_Список заданий_
(A) Перепишите без изменений часть фрагмента текста: начните со слов "Отлично помню, что" и закончите словами "энергию всего живого.".
(B) Повторите слово в слово строки списка, начиная с самой первой и заканчивая строкой, где есть "Identify the document", включительно. Картинки в ответ не включайте.

_Фрагмент текста_
::::
Эхо атомного взрыва

Андрей Рудалёв о стране, потерявшейся во времени и пространстве.

Отлично помню, что в детстве, которое можно хронологически обозначить первой половиной 80-х, любой гул самолета в воздухе всегда заставлял думать: свой или вражий. Конечно, по одному гулу это точно определить было невозможно, поэтому каждый раз с замиранием ожидал услышать невообразимый грохот и увидеть гигантский смертоносный гриб, который бы разрастался вширь и вверх на территории завода в паре километров от дома, засасывая в себя силы и энергию всего живого.
::::
_Исходный список_
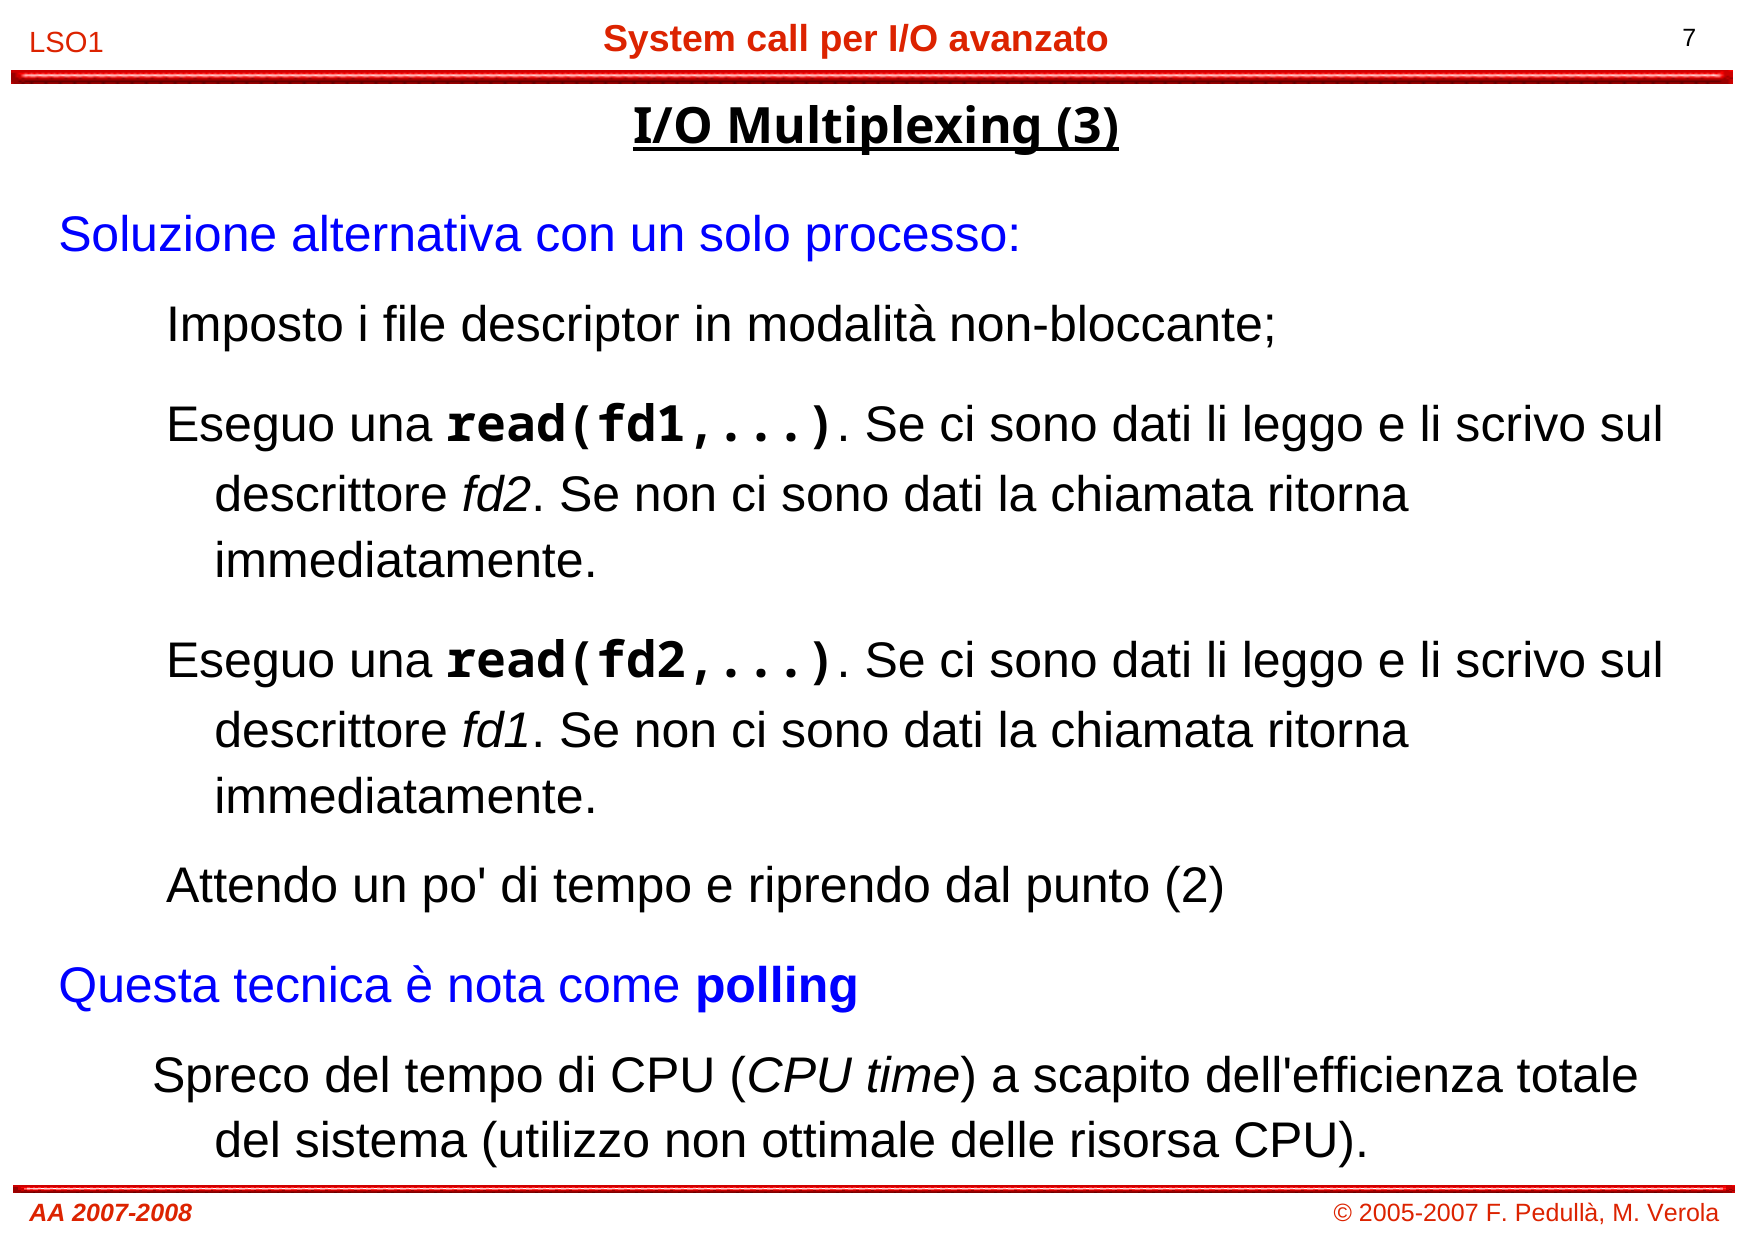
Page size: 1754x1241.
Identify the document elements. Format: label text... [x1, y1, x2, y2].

list Soluzione alternativa con un solo processo: Imposto i file descriptor in modalità non-bloccante; Eseguo una read(fd1,...). Se ci sono dati li leggo e li scrivo sul descrittore fd2. Se non ci sono dati la chiamata ritorna immediatamente. Eseguo una read(fd2,...). Se ci sono dati li leggo e li scrivo sul descrittore fd1. Se non ci sono dati la chiamata ritorna immediatamente. Attendo un po' di tempo e riprendo dal punto (2) Questa tecnica è nota come polling Spreco del tempo di CPU (CPU time) a scapito dell'efficienza totale del sistema (utilizzo non ottimale delle risorsa CPU). [58, 206, 1696, 1182]
title I/O Multiplexing (3) [40, 78, 1713, 174]
picture [13, 1185, 1735, 1193]
picture [11, 70, 1733, 84]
::::
_Ответы к упражнению_
(A)
Отлично помню, что в детстве, которое можно хронологически обозначить первой половиной 80-х, любой гул самолета в воздухе всегда заставлял думать: свой или вражий. Конечно, по одному гулу это точно определить было невозможно, поэтому каждый раз с замиранием ожидал услышать невообразимый грохот и увидеть гигантский смертоносный гриб, который бы разрастался вширь и вверх на территории завода в паре километров от дома, засасывая в себя силы и энергию всего живого.

(B)
Page size: 1754x1241.
Identify the document elements. Format: label text... [x1, y1, x2, y2].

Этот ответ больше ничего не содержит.